Par ailleurs les clauses sociales ne rendent absolument pas plus chères les prestations de travaux ou de services les supportant : cet a priori doit être combattu !
Enfin, on peut évidemment éviter que seuls les grands groupes aient les moyens de les appliquer : il suffit de savoir que le choix du mode opératoire appartient toujours à l'entreprise (pas seulement embauche, mais aussi sous-traitance à une entreprise d'insertion ou appel à la mise à disposition des personnes par une structure d'insertion par l'activité économique (SIAE). Et les entreprises soumissionnaires (y compris PME), comme du reste les donneurs d'ordre, peuvent trouver conseil auprès des "facilitateurs" dans les Maisons de l'emploi ou les PLIE des territoires.
L'OBsAR (Observatoire des Achats Responsables) peut renseigner utilement les personnes souhaitant mieux connaitre ce dispositif efficace et autant économiquement que socialement "responsable".

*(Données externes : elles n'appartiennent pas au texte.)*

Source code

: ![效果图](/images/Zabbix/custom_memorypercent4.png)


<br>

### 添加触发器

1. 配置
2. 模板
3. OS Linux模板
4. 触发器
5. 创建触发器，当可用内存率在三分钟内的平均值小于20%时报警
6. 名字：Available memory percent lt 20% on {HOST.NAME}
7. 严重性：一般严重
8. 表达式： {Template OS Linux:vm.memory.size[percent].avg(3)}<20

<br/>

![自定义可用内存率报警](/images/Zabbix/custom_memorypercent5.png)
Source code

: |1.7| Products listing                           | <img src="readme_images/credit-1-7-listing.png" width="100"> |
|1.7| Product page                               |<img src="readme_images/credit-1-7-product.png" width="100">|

vendredi 6 Avril 2012 à 17:43 Par vrai
 

Première page, 2eme paragraphe du rapport de l'Ifore, http://www.ifore.ecologie.gouv.fr/_upload/1482.pdf :
"En matière d’achats publics responsables il a été décidé le 9 avril 2008 que les achats socialement responsables de l’Etat devraient représenter au moins 10% des achats courants de l’Etat et de ses établissements publics d’ici 2012 dans les secteurs comportant au moins 50% de main-d’œuvre."

source : http://www.ifore.ecologie.gouv.fr/

vendredi 6 Avril 2012 à 13:52 Par faux
 

L’état ne s'est jamais engagé à inclure des clause sociales dans 10% de ses marchés publics.
Afin de respecter l'article 1 du CMP qui vise a assurer une bonne utilisation des deniers publics, il est impossible d'imposer ce genre d'obligation. Cette info n'est pas bonne.